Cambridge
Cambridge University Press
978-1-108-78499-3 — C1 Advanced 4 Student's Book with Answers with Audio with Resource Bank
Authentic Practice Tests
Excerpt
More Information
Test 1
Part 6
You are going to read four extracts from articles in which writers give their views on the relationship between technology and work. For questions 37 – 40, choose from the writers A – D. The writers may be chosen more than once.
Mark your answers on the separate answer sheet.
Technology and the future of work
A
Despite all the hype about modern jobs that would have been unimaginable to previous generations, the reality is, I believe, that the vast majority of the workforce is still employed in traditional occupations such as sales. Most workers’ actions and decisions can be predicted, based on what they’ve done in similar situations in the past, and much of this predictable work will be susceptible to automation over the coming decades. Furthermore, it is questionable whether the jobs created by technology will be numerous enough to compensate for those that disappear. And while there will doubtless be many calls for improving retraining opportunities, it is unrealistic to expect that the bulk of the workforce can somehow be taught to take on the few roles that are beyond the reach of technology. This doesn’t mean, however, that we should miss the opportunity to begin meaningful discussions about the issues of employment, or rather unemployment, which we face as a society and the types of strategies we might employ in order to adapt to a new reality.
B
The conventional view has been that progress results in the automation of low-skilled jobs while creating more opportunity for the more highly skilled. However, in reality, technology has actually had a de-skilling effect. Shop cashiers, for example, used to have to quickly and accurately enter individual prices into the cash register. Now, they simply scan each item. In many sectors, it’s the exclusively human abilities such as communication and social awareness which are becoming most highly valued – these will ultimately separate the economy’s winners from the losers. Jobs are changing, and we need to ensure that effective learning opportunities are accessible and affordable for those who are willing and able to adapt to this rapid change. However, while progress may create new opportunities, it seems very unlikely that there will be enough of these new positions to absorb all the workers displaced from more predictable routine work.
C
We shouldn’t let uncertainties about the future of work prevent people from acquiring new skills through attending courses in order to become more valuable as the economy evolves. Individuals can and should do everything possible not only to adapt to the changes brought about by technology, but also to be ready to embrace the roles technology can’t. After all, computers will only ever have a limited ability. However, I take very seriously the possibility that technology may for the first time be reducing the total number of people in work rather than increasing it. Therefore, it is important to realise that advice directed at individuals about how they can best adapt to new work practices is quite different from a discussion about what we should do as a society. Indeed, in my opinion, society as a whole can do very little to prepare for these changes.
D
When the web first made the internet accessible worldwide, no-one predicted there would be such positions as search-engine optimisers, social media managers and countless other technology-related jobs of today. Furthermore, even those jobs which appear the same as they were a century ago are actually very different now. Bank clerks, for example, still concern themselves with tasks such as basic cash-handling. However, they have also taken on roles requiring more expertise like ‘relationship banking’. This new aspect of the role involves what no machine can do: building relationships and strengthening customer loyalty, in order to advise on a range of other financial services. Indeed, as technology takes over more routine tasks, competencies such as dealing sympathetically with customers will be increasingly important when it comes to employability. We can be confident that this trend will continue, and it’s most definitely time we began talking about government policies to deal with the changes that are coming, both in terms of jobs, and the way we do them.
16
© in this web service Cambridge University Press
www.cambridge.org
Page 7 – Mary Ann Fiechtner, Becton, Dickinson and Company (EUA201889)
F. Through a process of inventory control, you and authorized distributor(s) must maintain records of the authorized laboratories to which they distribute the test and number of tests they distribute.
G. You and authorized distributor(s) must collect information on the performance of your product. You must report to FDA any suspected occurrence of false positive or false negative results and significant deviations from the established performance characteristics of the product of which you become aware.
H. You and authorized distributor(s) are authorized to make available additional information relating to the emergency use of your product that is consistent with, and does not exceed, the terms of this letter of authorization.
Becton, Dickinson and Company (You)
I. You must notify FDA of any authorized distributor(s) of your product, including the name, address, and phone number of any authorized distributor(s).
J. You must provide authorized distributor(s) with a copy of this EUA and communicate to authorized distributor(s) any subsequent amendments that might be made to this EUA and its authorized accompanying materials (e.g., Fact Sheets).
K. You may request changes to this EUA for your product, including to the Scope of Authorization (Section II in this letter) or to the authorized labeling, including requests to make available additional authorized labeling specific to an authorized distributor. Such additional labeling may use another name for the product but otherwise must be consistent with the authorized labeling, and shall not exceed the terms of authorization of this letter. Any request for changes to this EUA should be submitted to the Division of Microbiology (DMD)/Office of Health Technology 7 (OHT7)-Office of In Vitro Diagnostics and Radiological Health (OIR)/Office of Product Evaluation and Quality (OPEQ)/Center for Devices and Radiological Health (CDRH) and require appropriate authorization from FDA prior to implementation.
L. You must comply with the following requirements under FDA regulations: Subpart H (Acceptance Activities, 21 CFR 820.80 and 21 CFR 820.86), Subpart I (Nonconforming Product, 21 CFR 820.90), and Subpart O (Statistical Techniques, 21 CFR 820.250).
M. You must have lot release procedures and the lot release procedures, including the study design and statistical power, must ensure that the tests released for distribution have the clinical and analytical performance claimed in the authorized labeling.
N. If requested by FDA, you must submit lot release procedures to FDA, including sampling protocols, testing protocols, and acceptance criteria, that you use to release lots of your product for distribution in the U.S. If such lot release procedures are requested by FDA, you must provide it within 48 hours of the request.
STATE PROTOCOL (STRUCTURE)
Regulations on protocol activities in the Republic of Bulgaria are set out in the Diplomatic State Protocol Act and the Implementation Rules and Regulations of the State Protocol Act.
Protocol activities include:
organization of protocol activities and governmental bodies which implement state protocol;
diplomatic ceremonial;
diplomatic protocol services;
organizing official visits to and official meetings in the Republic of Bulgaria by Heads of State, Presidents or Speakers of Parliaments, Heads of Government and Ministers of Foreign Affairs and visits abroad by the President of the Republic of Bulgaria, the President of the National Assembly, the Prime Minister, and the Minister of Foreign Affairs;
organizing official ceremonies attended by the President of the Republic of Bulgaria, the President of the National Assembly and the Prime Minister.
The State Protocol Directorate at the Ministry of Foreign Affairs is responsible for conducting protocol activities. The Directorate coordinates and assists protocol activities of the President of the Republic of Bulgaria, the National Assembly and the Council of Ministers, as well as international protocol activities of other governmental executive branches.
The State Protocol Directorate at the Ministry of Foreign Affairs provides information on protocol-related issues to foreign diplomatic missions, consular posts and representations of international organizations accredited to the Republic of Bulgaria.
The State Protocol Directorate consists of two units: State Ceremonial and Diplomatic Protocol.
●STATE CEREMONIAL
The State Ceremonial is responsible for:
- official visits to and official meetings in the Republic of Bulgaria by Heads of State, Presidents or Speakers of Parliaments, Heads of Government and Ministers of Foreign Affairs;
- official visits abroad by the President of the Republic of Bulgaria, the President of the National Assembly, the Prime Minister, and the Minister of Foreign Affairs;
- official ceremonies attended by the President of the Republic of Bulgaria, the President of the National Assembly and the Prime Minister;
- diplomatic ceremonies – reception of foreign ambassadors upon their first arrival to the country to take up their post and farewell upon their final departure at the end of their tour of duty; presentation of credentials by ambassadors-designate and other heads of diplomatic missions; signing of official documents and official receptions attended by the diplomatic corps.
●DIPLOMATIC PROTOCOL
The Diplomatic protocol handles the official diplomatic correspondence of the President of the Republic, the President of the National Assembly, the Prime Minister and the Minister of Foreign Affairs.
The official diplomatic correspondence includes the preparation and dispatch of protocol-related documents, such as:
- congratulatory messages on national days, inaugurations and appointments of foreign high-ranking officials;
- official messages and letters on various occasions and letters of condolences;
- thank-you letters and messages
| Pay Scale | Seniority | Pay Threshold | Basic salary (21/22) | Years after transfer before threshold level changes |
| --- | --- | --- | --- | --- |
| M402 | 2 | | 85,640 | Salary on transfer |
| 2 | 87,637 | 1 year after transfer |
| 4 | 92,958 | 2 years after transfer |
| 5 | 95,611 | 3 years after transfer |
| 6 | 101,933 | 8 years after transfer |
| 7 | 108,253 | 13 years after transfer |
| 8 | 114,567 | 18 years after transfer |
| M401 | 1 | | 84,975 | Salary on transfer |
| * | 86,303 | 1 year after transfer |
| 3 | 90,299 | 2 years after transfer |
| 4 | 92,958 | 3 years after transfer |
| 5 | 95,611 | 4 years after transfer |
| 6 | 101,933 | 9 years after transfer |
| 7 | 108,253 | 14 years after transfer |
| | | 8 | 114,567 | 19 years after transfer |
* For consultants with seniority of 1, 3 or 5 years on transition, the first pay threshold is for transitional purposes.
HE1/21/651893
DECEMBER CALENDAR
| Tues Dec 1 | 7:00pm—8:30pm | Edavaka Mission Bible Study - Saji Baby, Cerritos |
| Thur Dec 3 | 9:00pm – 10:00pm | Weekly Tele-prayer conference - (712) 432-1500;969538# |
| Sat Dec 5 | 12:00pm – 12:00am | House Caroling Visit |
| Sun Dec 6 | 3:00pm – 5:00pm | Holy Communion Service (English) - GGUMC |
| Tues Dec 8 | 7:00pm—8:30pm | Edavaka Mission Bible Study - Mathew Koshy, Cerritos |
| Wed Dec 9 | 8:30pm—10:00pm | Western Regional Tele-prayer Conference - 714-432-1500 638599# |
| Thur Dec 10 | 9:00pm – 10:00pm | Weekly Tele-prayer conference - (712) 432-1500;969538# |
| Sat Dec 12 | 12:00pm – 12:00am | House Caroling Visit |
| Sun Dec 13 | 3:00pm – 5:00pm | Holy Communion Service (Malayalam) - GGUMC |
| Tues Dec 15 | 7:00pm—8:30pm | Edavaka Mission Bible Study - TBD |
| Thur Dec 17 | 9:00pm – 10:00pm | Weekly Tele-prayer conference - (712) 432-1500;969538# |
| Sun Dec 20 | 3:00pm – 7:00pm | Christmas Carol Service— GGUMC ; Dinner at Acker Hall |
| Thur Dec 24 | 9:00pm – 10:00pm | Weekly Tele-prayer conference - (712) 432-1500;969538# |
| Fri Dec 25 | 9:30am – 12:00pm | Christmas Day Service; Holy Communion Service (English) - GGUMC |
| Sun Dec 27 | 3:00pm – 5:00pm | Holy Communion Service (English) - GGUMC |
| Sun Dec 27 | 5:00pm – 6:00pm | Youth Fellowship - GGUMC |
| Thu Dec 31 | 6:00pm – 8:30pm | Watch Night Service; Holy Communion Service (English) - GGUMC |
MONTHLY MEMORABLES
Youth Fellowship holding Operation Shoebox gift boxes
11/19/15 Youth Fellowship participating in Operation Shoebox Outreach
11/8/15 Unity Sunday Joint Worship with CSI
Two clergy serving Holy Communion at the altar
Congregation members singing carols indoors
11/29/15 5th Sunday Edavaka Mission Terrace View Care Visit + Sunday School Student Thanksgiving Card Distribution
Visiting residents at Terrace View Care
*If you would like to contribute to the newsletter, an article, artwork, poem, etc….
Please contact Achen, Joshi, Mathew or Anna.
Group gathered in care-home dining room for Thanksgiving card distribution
..........
Work instructions
From the entries above, restate word for word the lines from the line containing "www.cambridge.org" to the line containing "F. Through a", both ends included, and nothing more.

Written answer
www.cambridge.org
Page 7 – Mary Ann Fiechtner, Becton, Dickinson and Company (EUA201889)
F. Through a process of inventory control, you and authorized distributor(s) must maintain records of the authorized laboratories to which they distribute the test and number of tests they distribute.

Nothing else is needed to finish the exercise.